Keynote at ITK07 in Finland.
Time Magazine has voted You as the person of the year.In this case, You means all the users of online services such as YouTube, mySpace, Blogger, Wikipedia or Flickr, which provide software services for user generated content. While the first generation of the Web in the early 1990s enabled more people to publish to a potential large audience than the old media, a mass adoption has been hindered by the technical complexity and the sheer costs to do so. Today a next wave of online services allow technical laymen to publish media rich content on the Web for free, and millions of people are creating their own content. But is this content relevant to education?

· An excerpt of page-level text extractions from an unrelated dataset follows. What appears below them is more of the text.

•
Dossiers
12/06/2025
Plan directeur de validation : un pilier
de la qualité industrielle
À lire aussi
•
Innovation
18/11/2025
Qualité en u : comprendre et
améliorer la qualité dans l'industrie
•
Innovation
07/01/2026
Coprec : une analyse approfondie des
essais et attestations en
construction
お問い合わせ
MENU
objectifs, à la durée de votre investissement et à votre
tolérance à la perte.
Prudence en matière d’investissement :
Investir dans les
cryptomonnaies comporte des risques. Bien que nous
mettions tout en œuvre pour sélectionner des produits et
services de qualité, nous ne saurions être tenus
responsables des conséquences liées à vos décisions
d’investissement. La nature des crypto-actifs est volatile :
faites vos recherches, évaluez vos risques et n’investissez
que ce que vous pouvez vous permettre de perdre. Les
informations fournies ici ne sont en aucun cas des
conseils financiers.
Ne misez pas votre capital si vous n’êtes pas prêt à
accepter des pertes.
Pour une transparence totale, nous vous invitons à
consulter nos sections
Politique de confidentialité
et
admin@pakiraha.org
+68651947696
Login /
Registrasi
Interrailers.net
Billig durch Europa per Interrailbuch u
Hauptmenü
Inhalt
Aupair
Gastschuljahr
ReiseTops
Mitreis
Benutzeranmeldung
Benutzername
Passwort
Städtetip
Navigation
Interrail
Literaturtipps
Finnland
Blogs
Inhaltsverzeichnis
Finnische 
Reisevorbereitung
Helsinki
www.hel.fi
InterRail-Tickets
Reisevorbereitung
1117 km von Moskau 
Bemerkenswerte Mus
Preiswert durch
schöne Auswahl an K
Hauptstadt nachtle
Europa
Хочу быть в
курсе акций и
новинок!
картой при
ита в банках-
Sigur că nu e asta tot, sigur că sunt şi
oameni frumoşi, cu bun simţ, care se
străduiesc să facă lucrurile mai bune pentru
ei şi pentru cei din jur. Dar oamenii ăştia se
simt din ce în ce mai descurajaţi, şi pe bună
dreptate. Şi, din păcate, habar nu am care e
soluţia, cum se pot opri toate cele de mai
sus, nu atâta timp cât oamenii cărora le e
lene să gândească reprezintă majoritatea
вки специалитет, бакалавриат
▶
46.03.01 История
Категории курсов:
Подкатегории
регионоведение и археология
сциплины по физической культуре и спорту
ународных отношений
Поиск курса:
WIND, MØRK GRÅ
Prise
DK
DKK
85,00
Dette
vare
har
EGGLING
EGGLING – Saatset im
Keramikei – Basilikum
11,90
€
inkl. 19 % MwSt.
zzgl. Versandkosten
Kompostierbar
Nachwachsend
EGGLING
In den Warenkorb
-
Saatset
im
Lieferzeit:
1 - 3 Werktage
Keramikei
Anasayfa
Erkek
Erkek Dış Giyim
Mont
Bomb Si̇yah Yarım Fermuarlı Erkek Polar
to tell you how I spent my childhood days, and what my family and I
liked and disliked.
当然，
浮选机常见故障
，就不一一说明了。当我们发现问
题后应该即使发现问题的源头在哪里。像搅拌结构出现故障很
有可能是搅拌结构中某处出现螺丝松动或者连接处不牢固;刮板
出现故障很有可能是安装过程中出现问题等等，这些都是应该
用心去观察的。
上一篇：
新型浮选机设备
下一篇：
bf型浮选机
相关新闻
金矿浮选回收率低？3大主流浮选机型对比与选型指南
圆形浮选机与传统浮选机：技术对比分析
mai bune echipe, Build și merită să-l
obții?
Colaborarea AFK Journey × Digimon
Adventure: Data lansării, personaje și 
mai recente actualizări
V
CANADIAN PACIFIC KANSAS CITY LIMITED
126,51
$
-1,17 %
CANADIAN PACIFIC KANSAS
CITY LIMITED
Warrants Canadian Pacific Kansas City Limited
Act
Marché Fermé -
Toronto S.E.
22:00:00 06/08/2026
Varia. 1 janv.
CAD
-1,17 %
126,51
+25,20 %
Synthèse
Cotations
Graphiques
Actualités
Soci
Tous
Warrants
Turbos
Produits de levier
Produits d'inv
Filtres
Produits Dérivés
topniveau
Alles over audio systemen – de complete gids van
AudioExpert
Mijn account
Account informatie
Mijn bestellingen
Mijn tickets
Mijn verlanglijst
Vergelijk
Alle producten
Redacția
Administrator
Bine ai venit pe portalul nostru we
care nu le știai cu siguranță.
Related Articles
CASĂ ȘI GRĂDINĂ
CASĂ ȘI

User generated content has been the focus of progressive education approaches since the 19th century, just to be recently rediscovered and used in the constructivist educational technology movement since the 1970s, probably starting with Seymour Paperts seminal work on Logo. Despite all the work on cognitive tools, collaborative inquiry, writing hypertexts and anchored instruction since then, these approaches have yet to find their way into the educational mainstream.
This presentation focusses on the potential of user generated content on education from three points of view:
(1) Educational policy and practice
Education has always been a matter of power, or as Schleiermacher pointed out, Education is about the question, what the old generation wants from the young generation. Therefore formal education has always been a very top-down approach, not unlikely the "old" mass-media approach with a few senders and mass reception. User generated content breaks with this hierarchical model. New questions emerge, such as effects on power balances, impacts on democracy, formal vs. informal settings, learning culture, privacy, subjectivism, and legal issues.
One of the questions which will be discussed in more detail is the value of "open" vs. "closed" books and other learning content. Can user generated content improve the learning of all citizens? What needs to be taken into account? What impacts can be expected for schools and universities?
(2) Educational technology
The current state of web technology and user interfaces has developed tremendously in the last two years, resulting in a much more interactive and collaborative Web, often labeled as "Web 2.0". Also the use of mobile web access has grown starkly. But most of the applications focus either on information organization and sharing, entertainment, shopping or business applications. What are the potentials for using and combining these new services for education? Are there new ways to support online learning? Will they benefit the creation of open repositiories for learning content?
(3) Pedagogics and Educational research
As stated above, pedagogical theory is quite ready for the next generation of the Web and user generated content. A multitude of questions need to be answered, though. For example, is user generated content dependend on You or on We? More specifically: what is the role of collaboration and sharing to create a culture of online learning? How can we support learning communities? What are the learning impacts of creating learning materials?